Investing is Just Like Gambling With One Big Exception…

man pg2.jpg

If you play long enough in Las Vegas you will eventually lose. The odds are stacked against you. In the stock market the opposite is true. Stock prices are based on corporate earnings and over time corporate earnings go up. Historically they have increased approximately 7% per year over ten-year or more periods. The amount that investors are willing to pay for these earnings (the price-to-earnings ratio) can soar to well over 25 in times of excitement and plummet to under 10 in periods of despair. But if you assume an average P/E of 15 and assume that earnings go up 7% per year, then the long term investor will make money. But there is a big IF here, investors have to stay the course to get this return. This is not as easy as it seems.

This page is based on some observations about gambling from The Economist and from Marc Faber’s excellent monthly newsletter, The Gloom, Doom and Boom Report (June 2018). The Economist article notes that although gambling is a losers bet, experts can make a difference. For instance there is a lot of math involved in gambling which experts use to their advantage. If you roll two dice, there are 36 possible pairs of numbers. There are six ways to get a 7 but only one way to throw either a 2 or a 12. The experts understand this and bet accordingly. But the uneducated can also play smart. They can settle on a basic strategy and then just stick with it. For instance in poker it means choosing in advance which hands you will play and how you will bet them. 

As mentioned earlier, investors can take lessons from successful gamblers. All we have to do is adopt a sound basic strategy and then…stick with it. For instance if you decide that a 60% stock and 40% bond allocation is right for you then just do it, rebalance annually, and stop fretting.
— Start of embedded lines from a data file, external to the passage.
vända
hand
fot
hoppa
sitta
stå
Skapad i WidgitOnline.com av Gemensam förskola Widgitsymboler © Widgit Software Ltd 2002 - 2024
But this takes discipline. In times of rising prices it is easy to get giddy with excitement and boost your stock allocation and vice versa when prices are plummeting it is easy to sell everything to escape the pain. 
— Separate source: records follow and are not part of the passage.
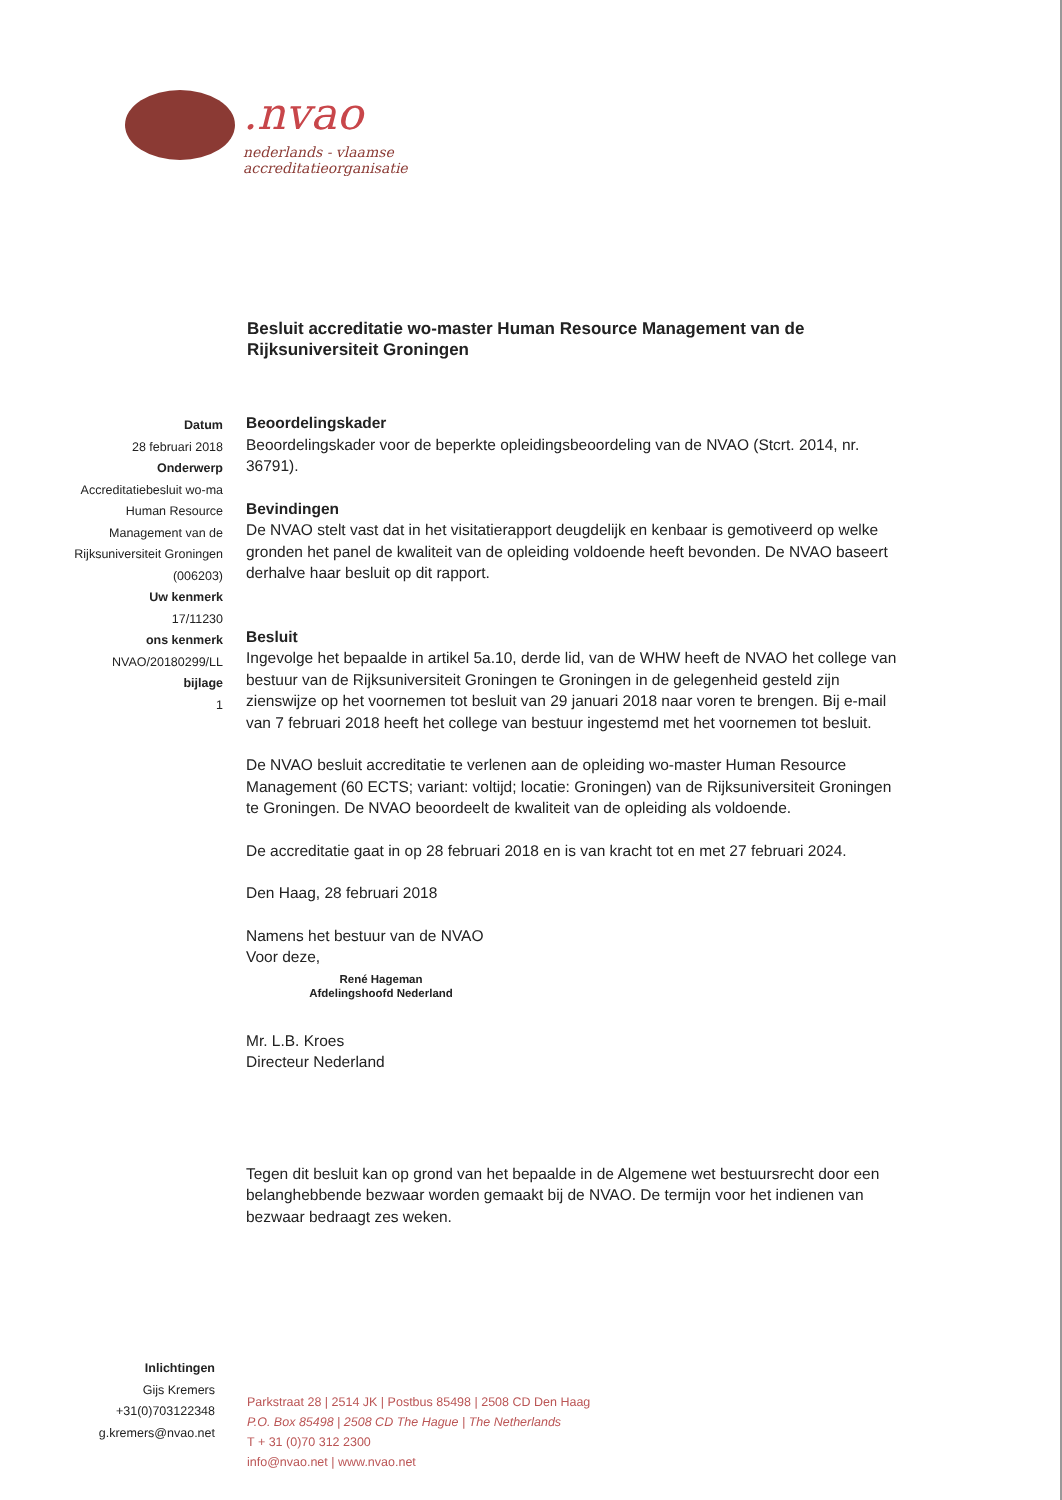.nvao
nederlands - vlaamse accreditatieorganisatie
Besluit accreditatie wo-master Human Resource Management van de Rijksuniversiteit Groningen
Datum
28 februari 2018
Onderwerp
Accreditatiebesluit wo-ma Human Resource Management van de Rijksuniversiteit Groningen (006203)
Uw kenmerk
17/11230
ons kenmerk
NVAO/20180299/LL
bijlage
1
Beoordelingskader
Beoordelingskader voor de beperkte opleidingsbeoordeling van de NVAO (Stcrt. 2014, nr. 36791).
Bevindingen
De NVAO stelt vast dat in het visitatierapport deugdelijk en kenbaar is gemotiveerd op welke gronden het panel de kwaliteit van de opleiding voldoende heeft bevonden. De NVAO baseert derhalve haar besluit op dit rapport.
Besluit
Ingevolge het bepaalde in artikel 5a.10, derde lid, van de WHW heeft de NVAO het college van bestuur van de Rijksuniversiteit Groningen te Groningen in de gelegenheid gesteld zijn zienswijze op het voornemen tot besluit van 29 januari 2018 naar voren te brengen. Bij e-mail van 7 februari 2018 heeft het college van bestuur ingestemd met het voornemen tot besluit.
De NVAO besluit accreditatie te verlenen aan de opleiding wo-master Human Resource Management (60 ECTS; variant: voltijd; locatie: Groningen) van de Rijksuniversiteit Groningen te Groningen. De NVAO beoordeelt de kwaliteit van de opleiding als voldoende.
De accreditatie gaat in op 28 februari 2018 en is van kracht tot en met 27 februari 2024.
Den Haag, 28 februari 2018
Namens het bestuur van de NVAO
Voor deze,
René Hageman
Afdelingshoofd Nederland
Mr. L.B. Kroes
Directeur Nederland
Tegen dit besluit kan op grond van het bepaalde in de Algemene wet bestuursrecht door een belanghebbende bezwaar worden gemaakt bij de NVAO. De termijn voor het indienen van bezwaar bedraagt zes weken.
Inlichtingen
Gijs Kremers
+31(0)703122348
g.kremers@nvao.net
Parkstraat 28 | 2514 JK | Postbus 85498 | 2508 CD Den Haag
P.O. Box 85498 | 2508 CD The Hague | The Netherlands
T + 31 (0)70 312 2300
info@nvao.net | www.nvao.net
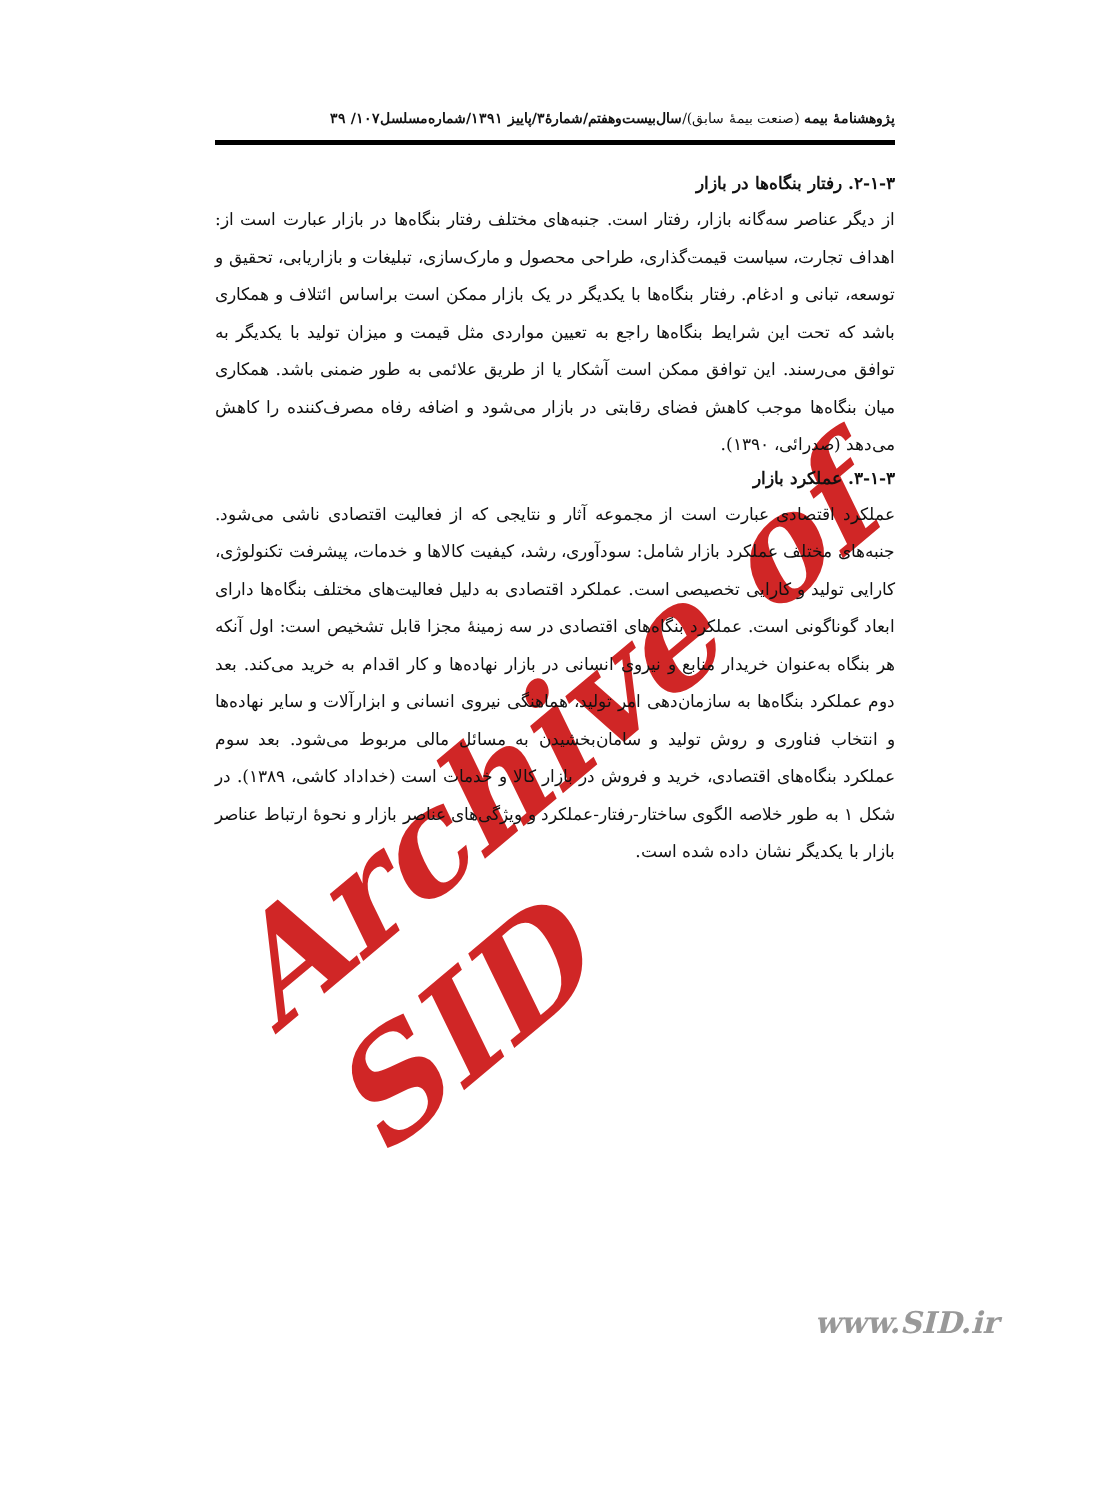Archive of SID
پژوهشنامهٔ بیمه (صنعت بیمهٔ سابق)/سال‌بیست‌وهفتم/شمارهٔ۳/پاییز ۱۳۹۱/شماره‌مسلسل۱۰۷/ ۳۹
۲-۱-۳. رفتار بنگاه‌ها در بازار
از دیگر عناصر سه‌گانه بازار، رفتار است. جنبه‌های مختلف رفتار بنگاه‌ها در بازار عبارت است از: اهداف تجارت، سیاست قیمت‌گذاری، طراحی محصول و مارک‌سازی، تبلیغات و بازاریابی، تحقیق و توسعه، تبانی و ادغام. رفتار بنگاه‌ها با یکدیگر در یک بازار ممکن است براساس ائتلاف و همکاری باشد که تحت این شرایط بنگاه‌ها راجع به تعیین مواردی مثل قیمت و میزان تولید با یکدیگر به توافق می‌رسند. این توافق ممکن است آشکار یا از طریق علائمی به طور ضمنی باشد. همکاری میان بنگاه‌ها موجب کاهش فضای رقابتی در بازار می‌شود و اضافه رفاه مصرف‌کننده را کاهش می‌دهد (صدرائی، ۱۳۹۰).
۳-۱-۳. عملکرد بازار
عملکرد اقتصادی عبارت است از مجموعه آثار و نتایجی که از فعالیت اقتصادی ناشی می‌شود. جنبه‌های مختلف عملکرد بازار شامل: سودآوری، رشد، کیفیت کالاها و خدمات، پیشرفت تکنولوژی، کارایی تولید و کارایی تخصیصی است. عملکرد اقتصادی به دلیل فعالیت‌های مختلف بنگاه‌ها دارای ابعاد گوناگونی است. عملکرد بنگاه‌های اقتصادی در سه زمینهٔ مجزا قابل تشخیص است: اول آنکه هر بنگاه به‌عنوان خریدار منابع و نیروی انسانی در بازار نهاده‌ها و کار اقدام به خرید می‌کند. بعد دوم عملکرد بنگاه‌ها به سازمان‌دهی امر تولید، هماهنگی نیروی انسانی و ابزارآلات و سایر نهاده‌ها و انتخاب فناوری و روش تولید و سامان‌بخشیدن به مسائل مالی مربوط می‌شود. بعد سوم عملکرد بنگاه‌های اقتصادی، خرید و فروش در بازار کالا و خدمات است (خداداد کاشی، ۱۳۸۹). در شکل ۱ به طور خلاصه الگوی ساختار-رفتار-عملکرد و ویژگی‌های عناصر بازار و نحوهٔ ارتباط عناصر بازار با یکدیگر نشان داده شده است.
www.SID.ir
Marc Faber tells the story of two very successful punters at Hong Kong’s Happy Valley Horse Track. Hong Kong is crazy about gambling and in the 1980’s and 1990’s the bets at the two Hong Kong tracks exceeded all bets placed at all U.S. tracks. Bill Benter and Alan Woods came up with a sophisticated algorithm to determine winners. They were disciplined and stuck to their numbers.  

For Faber there are two lessons here. First if you are smart enough (or lucky enough) to come up with a better betting formula your greatest success will be early on. Once others develop their own algorithms the returns get diluted. Second, you must be disciplined and stick to your strategy. 

The chart below shows what happens when investors don’t stay disciplined. The chart compares the return of mutual funds with the returns that investors in those funds actually earn. Most investors lose between 1½% and 2% per year. Why? Because they fail to stay invested in the fund. They get excited and buy at highs and then turn around and sell at the lows. The moral of this story is to figure out the strategy most appropriate to your needs and then…learn to go sit quietly in your room.